Task requirements: Although the entries contain pictures, copy only their text, exactly as written.

(Per-instance keypoint data)
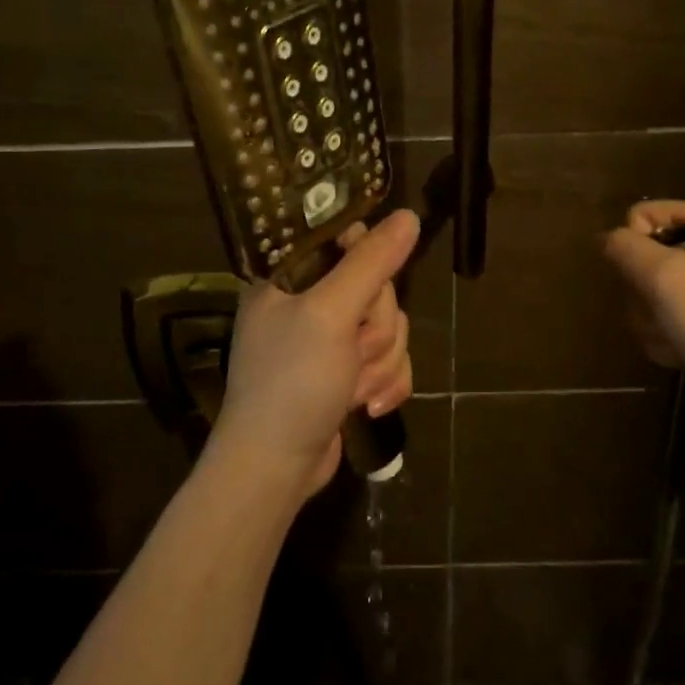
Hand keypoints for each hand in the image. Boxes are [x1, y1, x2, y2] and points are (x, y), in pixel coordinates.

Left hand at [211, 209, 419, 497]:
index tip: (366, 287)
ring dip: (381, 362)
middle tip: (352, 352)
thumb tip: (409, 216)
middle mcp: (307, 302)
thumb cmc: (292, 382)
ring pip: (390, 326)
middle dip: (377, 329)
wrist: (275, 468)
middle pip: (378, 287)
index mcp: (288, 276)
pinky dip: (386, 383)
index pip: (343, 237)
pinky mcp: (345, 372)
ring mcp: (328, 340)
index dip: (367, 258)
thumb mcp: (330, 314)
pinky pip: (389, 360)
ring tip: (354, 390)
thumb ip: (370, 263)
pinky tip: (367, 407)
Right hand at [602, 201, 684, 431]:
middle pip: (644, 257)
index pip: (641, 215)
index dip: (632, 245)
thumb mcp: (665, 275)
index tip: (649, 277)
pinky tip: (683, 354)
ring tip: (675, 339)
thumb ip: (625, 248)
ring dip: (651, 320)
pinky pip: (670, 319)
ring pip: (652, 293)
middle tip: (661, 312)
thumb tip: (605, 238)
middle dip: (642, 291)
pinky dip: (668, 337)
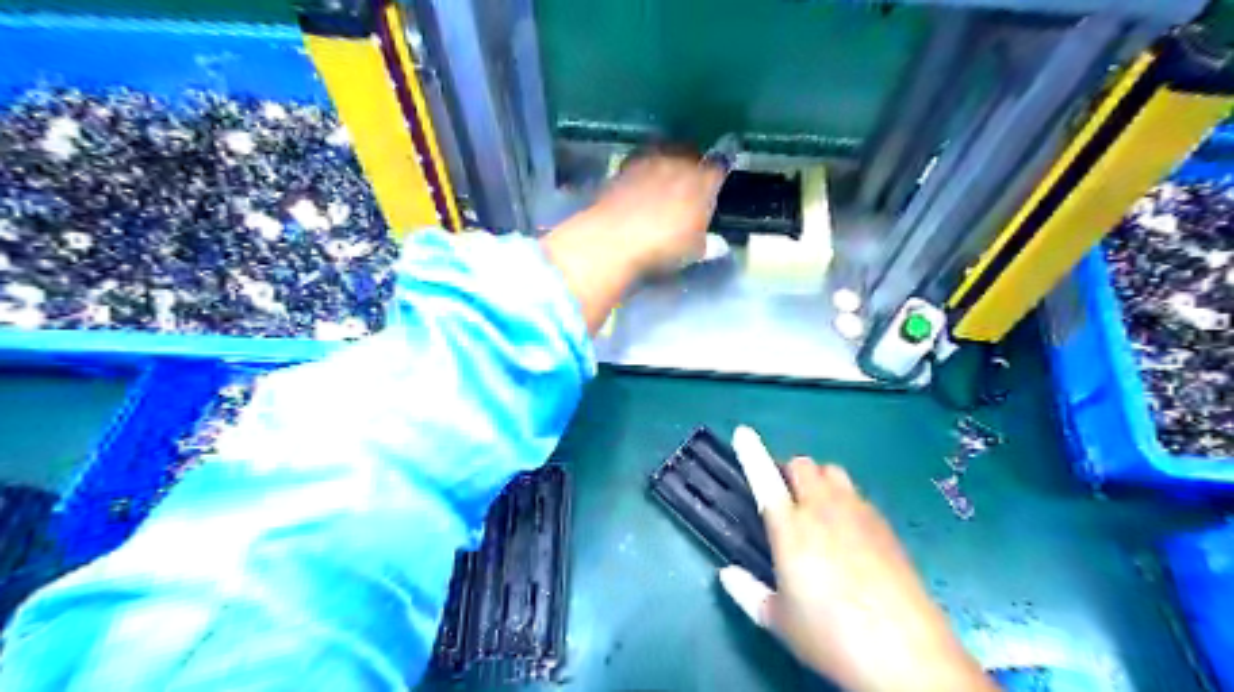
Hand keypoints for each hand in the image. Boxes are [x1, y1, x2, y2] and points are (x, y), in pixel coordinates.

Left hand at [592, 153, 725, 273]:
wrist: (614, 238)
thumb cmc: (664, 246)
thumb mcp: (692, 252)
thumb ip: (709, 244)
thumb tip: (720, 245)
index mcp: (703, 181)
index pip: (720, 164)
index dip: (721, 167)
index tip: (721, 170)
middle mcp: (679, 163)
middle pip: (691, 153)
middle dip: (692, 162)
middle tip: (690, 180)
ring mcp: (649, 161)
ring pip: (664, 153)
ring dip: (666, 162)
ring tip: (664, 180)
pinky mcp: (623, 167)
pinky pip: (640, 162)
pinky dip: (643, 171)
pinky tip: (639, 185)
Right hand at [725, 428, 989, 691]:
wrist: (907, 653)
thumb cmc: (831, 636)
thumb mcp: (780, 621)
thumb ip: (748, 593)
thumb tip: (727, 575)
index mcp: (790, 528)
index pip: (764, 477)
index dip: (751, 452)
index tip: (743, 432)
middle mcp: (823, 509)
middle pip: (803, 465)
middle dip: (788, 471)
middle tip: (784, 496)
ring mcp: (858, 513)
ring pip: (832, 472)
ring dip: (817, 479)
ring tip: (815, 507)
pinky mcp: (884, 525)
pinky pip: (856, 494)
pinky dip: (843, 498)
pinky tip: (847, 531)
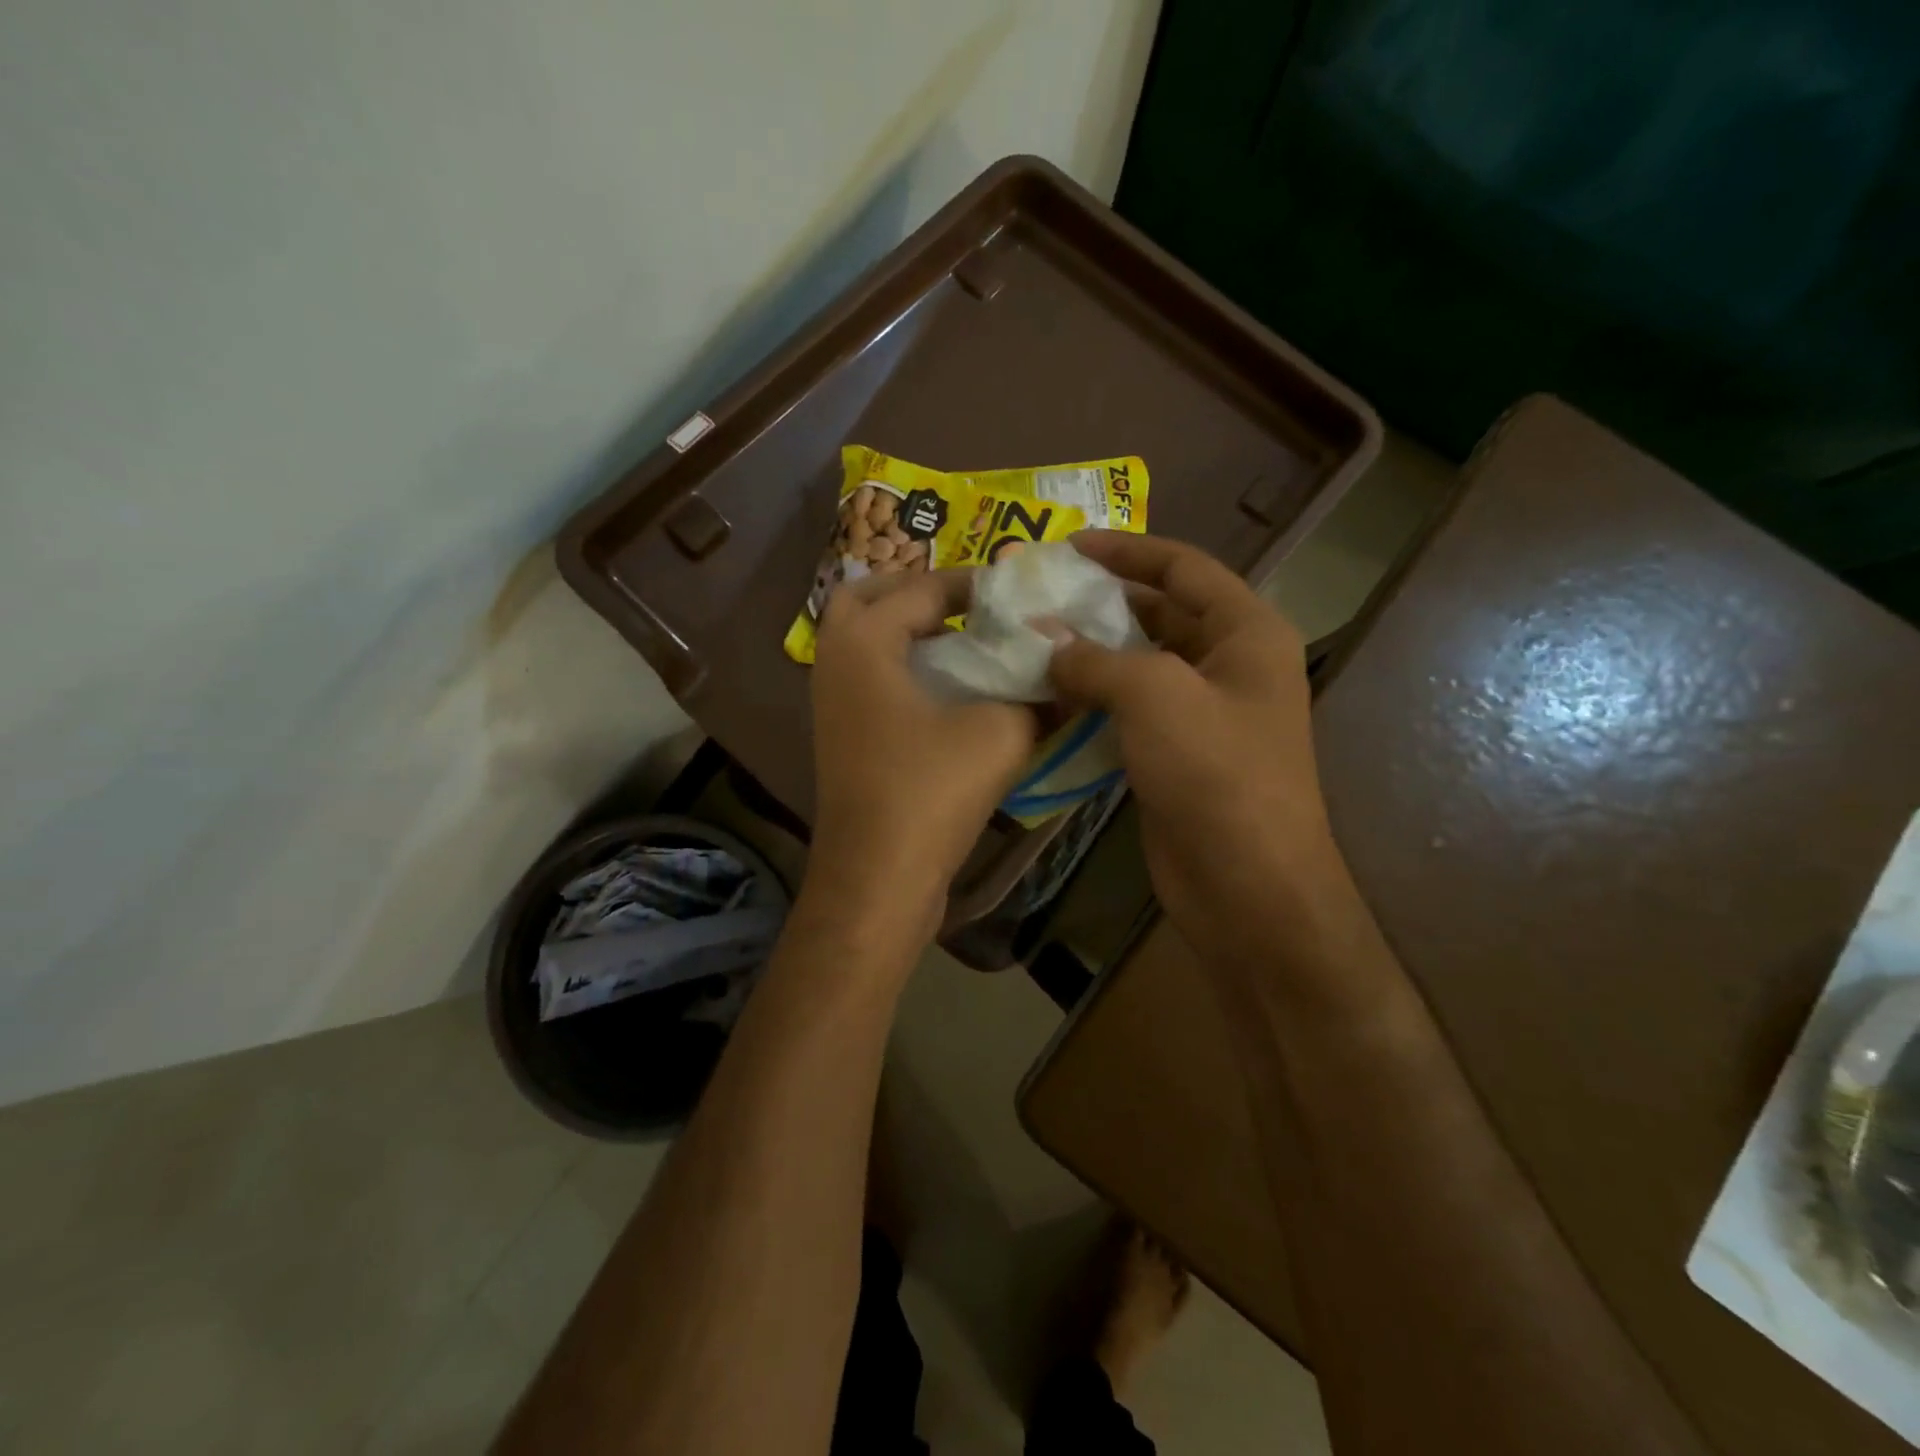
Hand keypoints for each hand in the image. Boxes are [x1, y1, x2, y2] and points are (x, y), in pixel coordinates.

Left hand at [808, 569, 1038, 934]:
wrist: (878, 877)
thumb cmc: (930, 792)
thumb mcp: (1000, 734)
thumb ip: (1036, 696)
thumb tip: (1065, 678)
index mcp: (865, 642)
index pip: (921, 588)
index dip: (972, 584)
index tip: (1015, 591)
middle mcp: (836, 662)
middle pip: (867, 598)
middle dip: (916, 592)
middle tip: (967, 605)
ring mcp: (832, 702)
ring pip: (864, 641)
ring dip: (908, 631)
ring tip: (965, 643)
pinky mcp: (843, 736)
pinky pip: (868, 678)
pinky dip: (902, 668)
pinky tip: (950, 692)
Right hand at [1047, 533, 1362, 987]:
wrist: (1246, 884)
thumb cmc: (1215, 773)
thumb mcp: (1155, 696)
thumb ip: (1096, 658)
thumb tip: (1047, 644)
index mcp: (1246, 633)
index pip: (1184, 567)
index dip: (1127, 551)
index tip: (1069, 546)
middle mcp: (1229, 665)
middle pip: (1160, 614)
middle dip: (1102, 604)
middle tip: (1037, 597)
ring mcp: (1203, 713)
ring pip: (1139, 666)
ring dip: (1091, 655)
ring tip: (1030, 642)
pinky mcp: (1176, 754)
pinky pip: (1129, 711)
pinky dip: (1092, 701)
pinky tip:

Task answer:
Hand keypoints for each hand in the image. Boxes are [x1, y1, x2, y2] and points are (x, y), in pixel coordinates.

Left hand at [211, 209, 419, 497]:
index tip: (366, 287)
ring dip: (381, 362)
middle tip: (352, 352)
thumb tip: (409, 216)
middle mcp: (307, 302)
thumb cmc: (292, 382)
ring pip: (390, 326)
middle dip: (377, 329)
wrist: (275, 468)
middle pip: (378, 287)
index mcp: (288, 276)
pinky dip: (386, 383)
index pip: (343, 237)
pinky mcp: (345, 372)
ring mcp: (328, 340)
index dip: (367, 258)
thumb mcp: (330, 314)
pinky pip: (389, 360)
ring tip: (354, 390)
thumb ip: (370, 263)
pinky tip: (367, 407)
Right hand at [602, 201, 684, 431]:
middle pip: (644, 257)
index pip: (641, 215)
index dip: (632, 245)
thumb mcp: (665, 275)
index tip: (649, 277)
pinky tip: (683, 354)
ring tip: (675, 339)
thumb ip: (625, 248)
ring dip: (651, 320)
pinky pip: (670, 319)
ring pip: (652, 293)
middle tip: (661, 312)
thumb tip: (605, 238)
middle dip: (642, 291)
pinky dip: (668, 337)
Hand keypoints for each hand in the image. Boxes are [x1, y1, x2, y2] and points are (x, y), in pixel coordinates.

Left hand at [592, 153, 725, 273]:
wrist: (614, 238)
thumb cmc: (664, 246)
thumb mcp: (692, 252)
thumb ip: (709, 244)
thumb tip: (720, 245)
index mcp: (703, 181)
index pip: (720, 164)
index dip: (721, 167)
index tip: (721, 170)
middle mcp: (679, 163)
middle pip: (691, 153)
middle dip: (692, 162)
middle tip: (690, 180)
ring mcp: (649, 161)
ring pip: (664, 153)
ring dip: (666, 162)
ring tip: (664, 180)
pinky mcp: (623, 167)
pinky pip: (640, 162)
pinky dip: (643, 171)
pinky tip: (639, 185)
Right hand at [725, 428, 989, 691]:
wrist: (907, 653)
thumb cmc: (831, 636)
thumb mcp: (780, 621)
thumb ip: (748, 593)
thumb tip: (727, 575)
index mcp: (790, 528)
index pip: (764, 477)
index dip: (751, 452)
index tip: (743, 432)
middle mcp: (823, 509)
middle pip: (803, 465)
middle dip: (788, 471)
middle tip: (784, 496)
ring mcp: (858, 513)
ring pip: (832, 472)
ring dip: (817, 479)
ring tip: (815, 507)
pinky mcp: (884, 525)
pinky pip: (856, 494)
pinky dip: (843, 498)
pinky tip: (847, 531)
Hand keypoints for each hand in the image. Boxes are [x1, y1, x2, y2] and points are (x, y), in pixel coordinates.

Left hand at [808, 569, 1038, 934]:
wrist: (878, 877)
thumb cmc: (930, 792)
thumb mcp: (1000, 734)
thumb ip: (1036, 696)
thumb tip: (1065, 678)
index mcp: (865, 642)
index pip: (921, 588)
index dip: (972, 584)
index tip: (1015, 591)
middle mcp: (836, 662)
middle pip: (867, 598)
middle dip: (916, 592)
middle tip: (967, 605)
ring mcp: (832, 702)
ring pip: (864, 641)
ring dip: (908, 631)
ring tip: (965, 643)
pinky mcp: (843, 736)
pinky pip: (868, 678)
pinky dip: (902, 668)
pinky tip: (950, 692)
Right hand at [1047, 533, 1362, 987]:
wrist: (1246, 884)
thumb cmc: (1215, 773)
thumb mcp: (1155, 696)
thumb ip: (1096, 658)
thumb tip: (1047, 644)
index mcp: (1246, 633)
index pip: (1184, 567)
index dip: (1127, 551)
index tip: (1069, 546)
middle mcp: (1229, 665)
middle pip: (1160, 614)
middle dip: (1102, 604)
middle tip: (1037, 597)
ring mcp: (1203, 713)
ring pip: (1139, 666)
ring dip: (1091, 655)
ring tip: (1030, 642)
pinky mcp: (1176, 754)
pinky pip: (1129, 711)
pinky dip: (1092, 701)
pinky tip:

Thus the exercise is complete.